*** Opening TASK MATERIAL ***

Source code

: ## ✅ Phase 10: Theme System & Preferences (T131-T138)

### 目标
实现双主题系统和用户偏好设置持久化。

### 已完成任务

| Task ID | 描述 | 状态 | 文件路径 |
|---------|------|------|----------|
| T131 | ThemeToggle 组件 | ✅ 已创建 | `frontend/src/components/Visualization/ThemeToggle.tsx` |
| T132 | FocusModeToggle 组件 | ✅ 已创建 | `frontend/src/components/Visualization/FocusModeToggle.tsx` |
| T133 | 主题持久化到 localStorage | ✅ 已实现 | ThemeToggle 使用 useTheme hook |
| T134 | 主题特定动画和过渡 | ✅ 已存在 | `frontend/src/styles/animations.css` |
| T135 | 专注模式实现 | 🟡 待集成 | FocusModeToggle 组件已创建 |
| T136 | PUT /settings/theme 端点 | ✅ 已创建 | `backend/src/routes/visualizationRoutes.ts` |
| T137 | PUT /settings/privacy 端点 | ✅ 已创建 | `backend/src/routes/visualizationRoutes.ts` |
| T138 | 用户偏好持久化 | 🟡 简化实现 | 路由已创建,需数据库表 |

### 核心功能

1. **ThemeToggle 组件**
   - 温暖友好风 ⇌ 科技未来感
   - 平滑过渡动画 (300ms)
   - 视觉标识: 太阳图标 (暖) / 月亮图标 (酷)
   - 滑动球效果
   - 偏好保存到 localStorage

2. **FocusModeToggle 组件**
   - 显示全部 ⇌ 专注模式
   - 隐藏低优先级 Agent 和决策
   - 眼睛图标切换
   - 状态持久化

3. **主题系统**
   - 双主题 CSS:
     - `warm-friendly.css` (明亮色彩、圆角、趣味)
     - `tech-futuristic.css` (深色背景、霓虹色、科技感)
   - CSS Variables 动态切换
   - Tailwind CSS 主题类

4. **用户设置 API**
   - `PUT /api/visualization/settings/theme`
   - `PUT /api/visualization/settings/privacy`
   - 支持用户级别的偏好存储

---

*** Closing TASK MATERIAL ***

• _WORK ITEM_: Could you restate every record above word for word?

• _ANSWER TO THIS TASK_:
Source code

: ## ✅ Phase 10: Theme System & Preferences (T131-T138)

### 目标
实现双主题系统和用户偏好设置持久化。

### 已完成任务

| Task ID | 描述 | 状态 | 文件路径 |
|---------|------|------|----------|
| T131 | ThemeToggle 组件 | ✅ 已创建 | `frontend/src/components/Visualization/ThemeToggle.tsx` |
| T132 | FocusModeToggle 组件 | ✅ 已创建 | `frontend/src/components/Visualization/FocusModeToggle.tsx` |
| T133 | 主题持久化到 localStorage | ✅ 已实现 | ThemeToggle 使用 useTheme hook |
| T134 | 主题特定动画和过渡 | ✅ 已存在 | `frontend/src/styles/animations.css` |
| T135 | 专注模式实现 | 🟡 待集成 | FocusModeToggle 组件已创建 |
| T136 | PUT /settings/theme 端点 | ✅ 已创建 | `backend/src/routes/visualizationRoutes.ts` |
| T137 | PUT /settings/privacy 端点 | ✅ 已创建 | `backend/src/routes/visualizationRoutes.ts` |
| T138 | 用户偏好持久化 | 🟡 简化实现 | 路由已创建,需数据库表 |

### 核心功能

1. **ThemeToggle 组件**
   - 温暖友好风 ⇌ 科技未来感
   - 平滑过渡动画 (300ms)
   - 视觉标识: 太阳图标 (暖) / 月亮图标 (酷)
   - 滑动球效果
   - 偏好保存到 localStorage

2. **FocusModeToggle 组件**
   - 显示全部 ⇌ 专注模式
   - 隐藏低优先级 Agent 和决策
   - 眼睛图标切换
   - 状态持久化

3. **主题系统**
   - 双主题 CSS:
     - `warm-friendly.css` (明亮色彩、圆角、趣味)
     - `tech-futuristic.css` (深色背景、霓虹色、科技感)
   - CSS Variables 动态切换
   - Tailwind CSS 主题类

4. **用户设置 API**
   - `PUT /api/visualization/settings/theme`
   - `PUT /api/visualization/settings/privacy`
   - 支持用户级别的偏好存储

---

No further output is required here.